O Homo Sapiens Sapiens leva nas trombas do Macaco, acaba vergado, e, ainda assim, eu gosto… envolvo-me naquele mundo alternativo e, no final, clamo pelo sucesso do herói símio sobre o vilão humano, a quem desejo uma derrota contundente e humilhante.
Perante o paradoxo de torcer contra a minha própria espécie, sou obrigado a repensar a perspetiva da existência de universos paralelos e reconsiderar o fascínio portal disrupção. Afinal de contas, se é para imaginar realidades alternativas, mais divertidas e interessantes, ou até, porventura, mais felizes, mais vale antecipar uma realidade que não acabe com a minha laia.
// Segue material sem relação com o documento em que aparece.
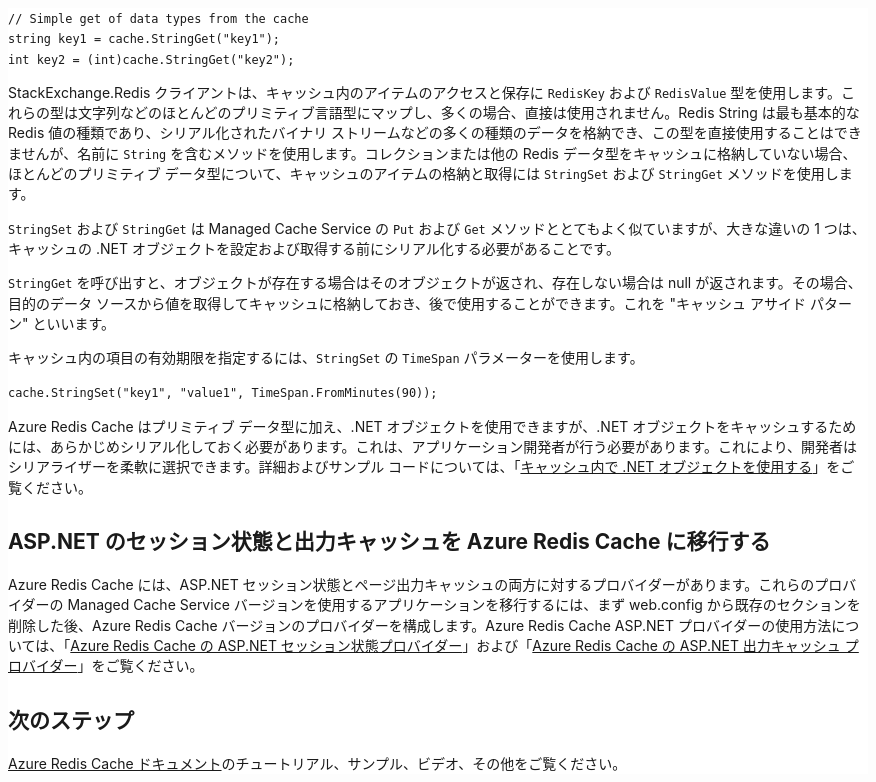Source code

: 	// Simple get of data types from the cache
	string key1 = cache.StringGet("key1");
	int key2 = (int)cache.StringGet("key2");

StackExchange.Redis クライアントは、キャッシュ内のアイテムのアクセスと保存に `RedisKey` および `RedisValue` 型を使用します。これらの型は文字列などのほとんどのプリミティブ言語型にマップし、多くの場合、直接は使用されません。Redis String は最も基本的な Redis 値の種類であり、シリアル化されたバイナリ ストリームなどの多くの種類のデータを格納でき、この型を直接使用することはできませんが、名前に `String` を含むメソッドを使用します。コレクションまたは他の Redis データ型をキャッシュに格納していない場合、ほとんどのプリミティブ データ型について、キャッシュのアイテムの格納と取得には `StringSet` および `StringGet` メソッドを使用します。

`StringSet` および `StringGet` は Managed Cache Service の `Put` および `Get` メソッドととてもよく似ていますが、大きな違いの 1 つは、キャッシュの .NET オブジェクトを設定および取得する前にシリアル化する必要があることです。

`StringGet` を呼び出すと、オブジェクトが存在する場合はそのオブジェクトが返され、存在しない場合は null が返されます。その場合、目的のデータ ソースから値を取得してキャッシュに格納しておき、後で使用することができます。これを "キャッシュ アサイド パターン" といいます。

キャッシュ内の項目の有効期限を指定するには、`StringSet` の `TimeSpan` パラメーターを使用します。

	cache.StringSet("key1", "value1", TimeSpan.FromMinutes(90));

Azure Redis Cache はプリミティブ データ型に加え、.NET オブジェクトを使用できますが、.NET オブジェクトをキャッシュするためには、あらかじめシリアル化しておく必要があります。これは、アプリケーション開発者が行う必要があります。これにより、開発者はシリアライザーを柔軟に選択できます。詳細およびサンプル コードについては、「[キャッシュ内で .NET オブジェクトを使用する](cache-dotnet-how-to-use-azure-redis-cache.md#work-with-net-objects-in-the-cache)」をご覧ください。

## ASP.NET のセッション状態と出力キャッシュを Azure Redis Cache に移行する

Azure Redis Cache には、ASP.NET セッション状態とページ出力キャッシュの両方に対するプロバイダーがあります。これらのプロバイダーの Managed Cache Service バージョンを使用するアプリケーションを移行するには、まず web.config から既存のセクションを削除した後、Azure Redis Cache バージョンのプロバイダーを構成します。Azure Redis Cache ASP.NET プロバイダーの使用方法については、「[Azure Redis Cache の ASP.NET セッション状態プロバイダー](cache-asp.net-session-state-provider.md)」および「[Azure Redis Cache の ASP.NET 出力キャッシュ プロバイダー](cache-asp.net-output-cache-provider.md)」をご覧ください。

## 次のステップ

[Azure Redis Cache ドキュメント](https://azure.microsoft.com/documentation/services/cache/)のチュートリアル、サンプル、ビデオ、その他をご覧ください。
Distraído numa abstração que me afaste da Terra e me aproxime do Planeta dos Macacos, em dias de maior desânimo, mergulho na imaginação de um universo diferente e por lá me deixo ficar, a marinar nos entrefolhos de universos alternativos, desfrutando das idiossincrasias de realidades por mim criadas, onde só eu faço as regras e só eu posso quebrá-las. E, naquele mundo, a vida é assim:
O Jack afoga a Rose e tenta salvar-se sobre a porta de madeira do Titanic. Infelizmente, morre na mesma. Hipotermia…
O líder do CHEGA mantém, em segredo, um caso extraconjugal com um dentista cigano. Inexplicavelmente, a André Ventura, falta-lhe um dente da frente.
O Gollum sodomiza os quatro Hobbits e esconde o anel na barba do Gandalf. A trilogia Senhor dos Anéis termina em anticlímax, com uma megaoperação de buscas organizada pela PJ do Shire.
José Alberto Carvalho apresenta o telejornal em língua gestual, enquanto uma mulher traduz as notícias para português, no canto inferior direito do ecrã.
Fernando Mendes é magro, mas o Preço já não é Certo. A ‘montra final’ passa para o começo do programa e é rebatizada como ‘montra inicial’.
BREAKING NEWS: Xiitas e sunitas fazem as pazes, cantando, pelas ruas de Riade, a uma só voz, Larguemos os prefixos, irmãos. Somos todos Itas.”.
A IKEA transforma-se numa rede de pizzarias. Vende o pão, a mozarela, o fiambre, as azeitonas e os cogumelos. O cliente só tem de montar os ingredientes e cozinhar.
Em Alvalade, o Sporting é goleado pelo Nacional da Madeira. Em sinal de protesto, o clube lisboeta passa a chamar-se Sporting Clube de Portugal Continental.
O poeta Luís de Camões ressuscita, agora com os dois olhos, mas com um portentoso falo instalado na testa. Infelizmente, face à dimensão da genitália, um dos olhos acaba por estar, quase sempre, tapado.
A Inteligência Artificial sofre um revés quando o Chat GPT mete baixa médica devido a uma hérnia no servidor.
Os carros deixam de reconhecer combustíveis fósseis ou energia elétrica. São, agora, abastecidos com cuspo, e a escarreta está a 1,27€ por litro.
Um grupo de anões oprimidos organiza-se num movimento pela defesa dos seus direitos, propondo uma agenda que inclui a diminuição da altura dos degraus e a abolição de prateleiras acima de um metro do chão. O protesto é liderado pelo maior símbolo do ativismo anão: Martin Little King.
O Presidente da República de Portugal, fustigado pela descida da sua popularidade, passeia pelos jardins da capital. No meio da caminhada, tropeça, cai junto a um banco do jardim e dá uma estrondosa cabeçada na testa de um homem que se encontrava, sentado, a contemplar o Tejo. Infelizmente para ambos, era Luís de Camões.
Finalmente, passado o choque e tratadas as contusões, Luís de Camões e Marcelo Rebelo de Sousa fazem as pazes. O Presidente da República convida o poeta para sua casa, onde, mais tarde, já sentados no sofá, apaziguados e bastante cúmplices, leem, juntos, esta crónica. Os dois gargalham, histéricos, e partilham entusiasmados elogios ao autor, enquanto Cristina Ferreira, sentada no tapete da sala, rói, cuidadosamente, as unhas dos pés do Senhor Presidente, num ritmo urbano-rural próprio de quem aprendeu a roer unhas nas ruas da Malveira.
No meio da galhofa, Luís de Camões liga-me e convida-me para ir ao cinema ver o novo Planeta dos Macacos. Obrigado, Universo Paralelo!